> **EXTRAIT FOURNI**:
■ ■ ■ ■ ■ ■ ■

Venue droit de Californie, cette fille de docteur aurait tout aussi bien pu devenir artiste, écrivaine ou journaliste (elle grattait des articles de sport). Et même nageuse ou cavalière, ses deux hobbies avant qu’elle ne reçoive sa première raquette, à huit ans, des mains de son père. Enfant, sa santé fragile ne suggère pourtant pas une carrière sportive. Tout s’arrange à l’adolescence, et Wills profite de la pénurie de joueuses dans son club de la côte ouest pour se frotter avec quelques gaillards avertis. De quoi perfectionner son style, et commencer à écluser les tournois du coin. Puis du pays.
Jusqu'à se retrouver en finale de l'US Open 1922, où elle est un peu juste pour enlever le trophée à Molly Mallory. Wills ne gamberge pas longtemps. En cette fin d'été 1923, elle finit par prendre sa revanche sur sa compatriote «qui détenait le titre de championne depuis sept ans. Et les New-Yorkais se sont mis à délirer d'"excitement"», rapporte l'Intransigeant du 30 août 1923. Pourtant indélogeable, Mallory fut «pulvérisée» (6-2, 6-1), ose le Carnet de la Semaine en date du 26 août 1923.
Si bien qu'à la fin de l'été, son nom n'échappe à personne. Il s'accompagne presque toujours de celui de Lenglen, car désormais, cela ne fait plus aucun doute : à 17 ans, Wills est vue comme l'héritière de la Française. «Le monde entier parle aujourd'hui de la nouvelle étoile de tennis. Mlle Helen Wills. Ne va-t-on pas jusqu'à prophétiser qu'elle succédera à Suzanne Lenglen. Il y en a même qui prétendent savoir à quel moment aura lieu cette succession, et qui parlent de 1926», expose l'Intransigeant. «L'étoile capable d'égaler en éclat celle qui brille depuis de longues années viendra-t-elle d'Occident ? s'interroge de son côté le Carnet de la Semaine. On en doute, puis on s'en persuade. De toute façon, Miss Helen Wills s'est imposée, depuis peu, comme une des plus remarquables joueuses de tennis que le monde ait connu. »

■ ■ ■ ■ ■ ■ ■

> **DONNÉES SOURCES**:
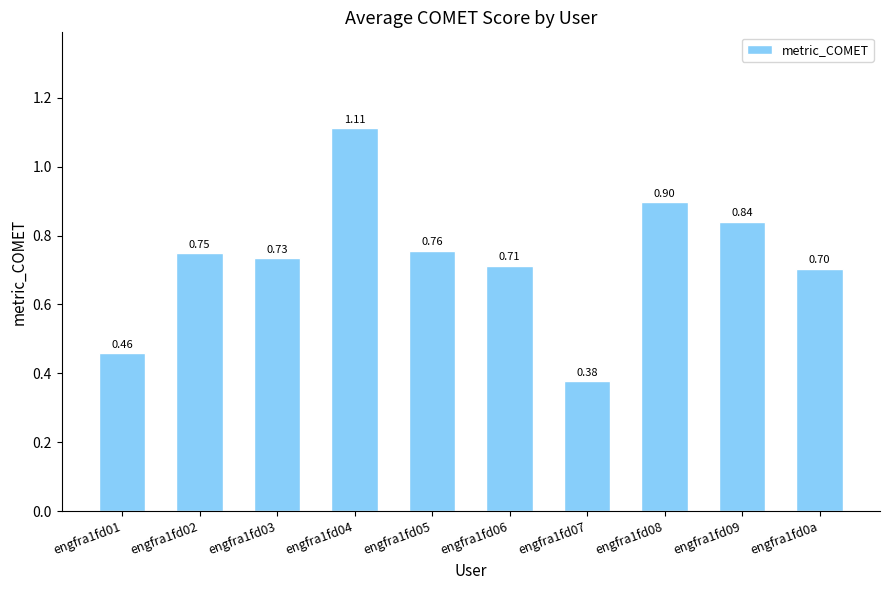

List the labels in order of value, smallest first.

engfra1fd07, engfra1fd01, engfra1fd0a, engfra1fd06, engfra1fd03, engfra1fd02, engfra1fd05, engfra1fd09, engfra1fd08, engfra1fd04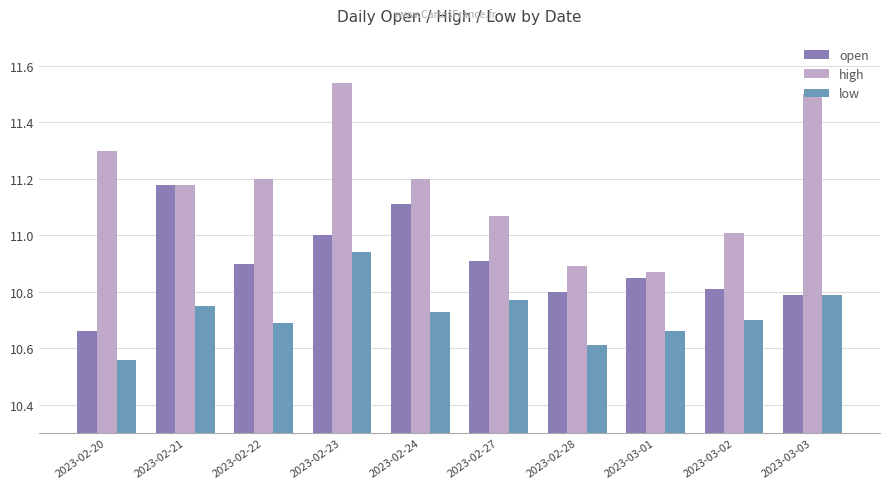

Count the number of categories in the chart.

10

■ ■ ■ ■ ■ ■ ■

> **EXERCICE A**: Dans le texte sur Helen Wills, à quel âge reçoit-elle sa première raquette ?
> **EXERCICE B**: Prolongez le récit sur Helen Wills en reprenant après sa dernière phrase.
Les lignes qui précèdent ne sont pas nécessaires ici.

> **VOTRE RÉPONSE A**: À huit ans, des mains de son père.

> **VOTRE RÉPONSE B**:
Avec ce succès de prestige, tout le monde salive donc d'avance de la future confrontation avec Lenglen. La presse française s'en empare, et les moindres mouvements de l'Américaine sont gages de spéculations. Jusque-là, les parents d'Helen Wills n'étaient pas d'avis à ce qu'elle se rende en Europe. Dans son édition du 21 février 1924, le Gaulois annonce soudain que «la venue de Miss Helen Wills à Wimbledon et aux prochains Jeux olympiques [de Paris] se confirme».
Sauf rebondissement, la confrontation attendue de tous est projetée pour juin, sur le gazon londonien. Elle attendra. Lenglen zappe Wimbledon, et les raisons qu'elle invoque étonnent : «Cette décision est prise en matière de représailles, Suzanne Lenglen n'est pas contente en effet de certains articles parus à son sujet dans les journaux anglais et même américains et qui contiennent, affirme-t-elle, un tas de mensonges», rapporte l'Action du 16 mars 1924.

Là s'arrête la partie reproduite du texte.